#### Job item:
Tally the lines in the rows below that contain the word "rotational". What is the count? Give only the number.

━━━ Data under study

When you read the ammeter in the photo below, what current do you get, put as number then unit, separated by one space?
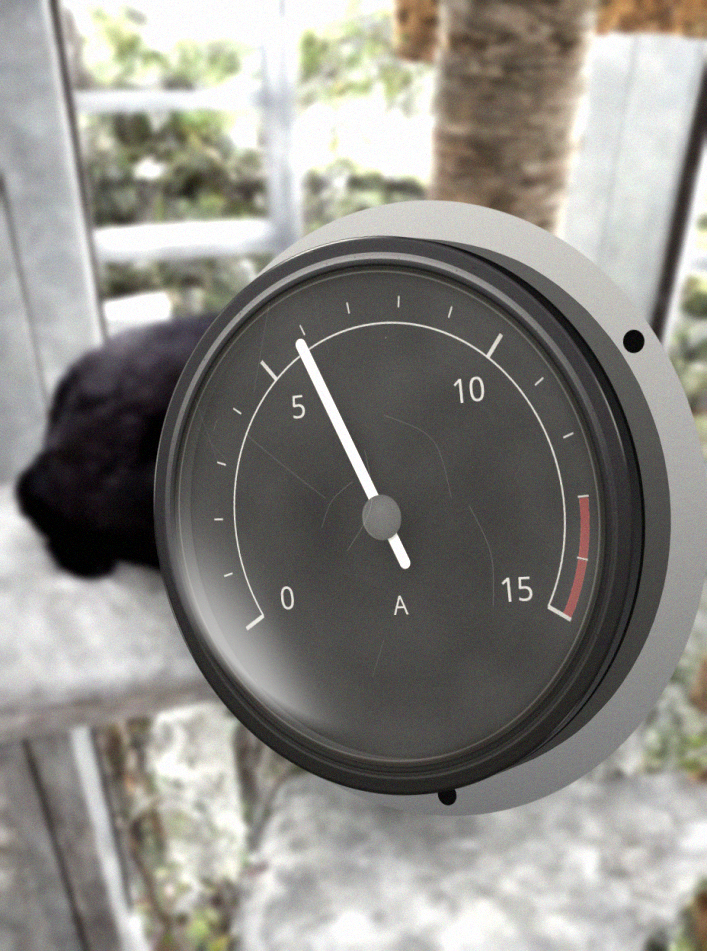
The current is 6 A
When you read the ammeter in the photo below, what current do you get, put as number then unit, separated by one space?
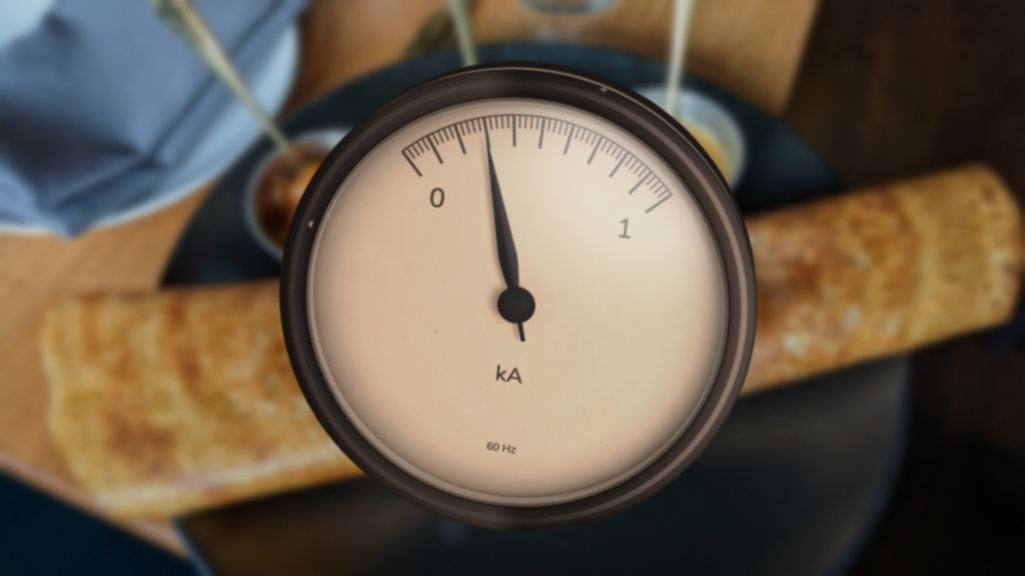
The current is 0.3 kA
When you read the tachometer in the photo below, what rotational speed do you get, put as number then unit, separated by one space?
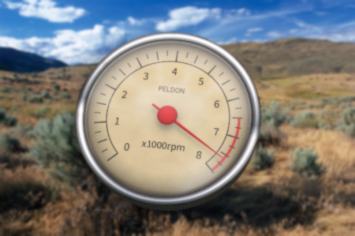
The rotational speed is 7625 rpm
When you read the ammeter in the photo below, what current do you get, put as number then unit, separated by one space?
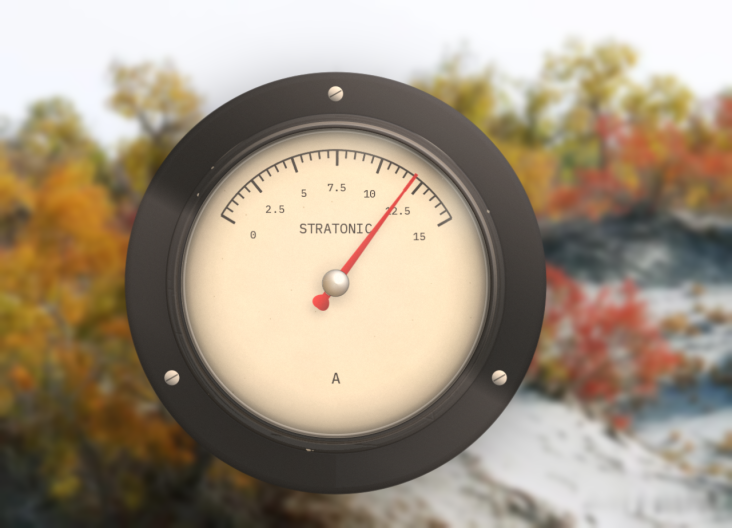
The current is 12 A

━━━━━━
━━━ Data under study

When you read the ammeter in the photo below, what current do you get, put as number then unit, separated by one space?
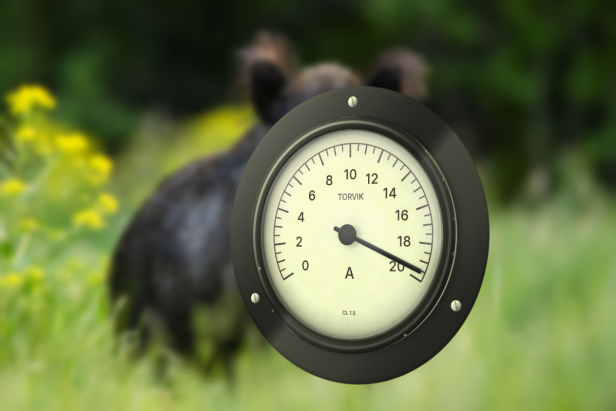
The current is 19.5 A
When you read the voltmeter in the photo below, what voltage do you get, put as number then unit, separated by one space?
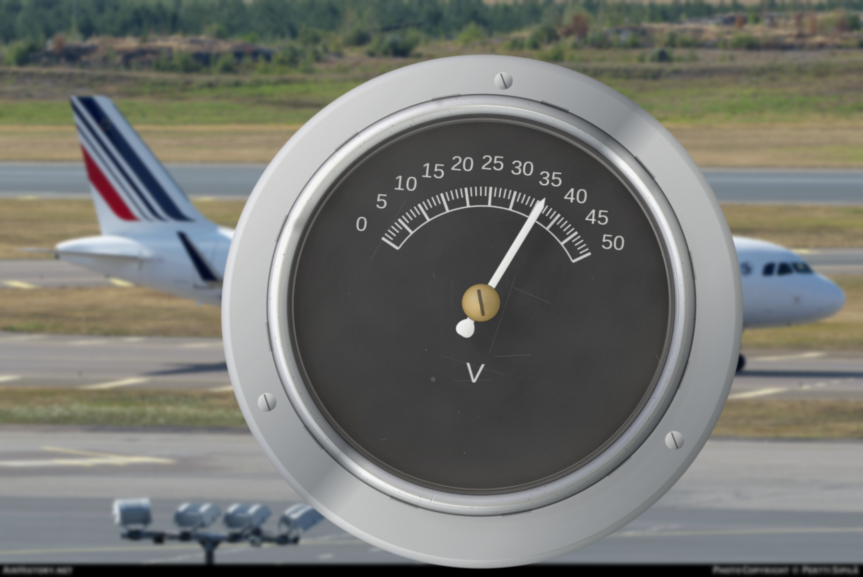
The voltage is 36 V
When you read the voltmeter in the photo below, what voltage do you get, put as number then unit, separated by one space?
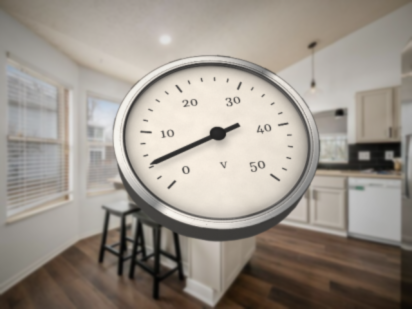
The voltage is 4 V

━━━━━━

#### Result for this task:
2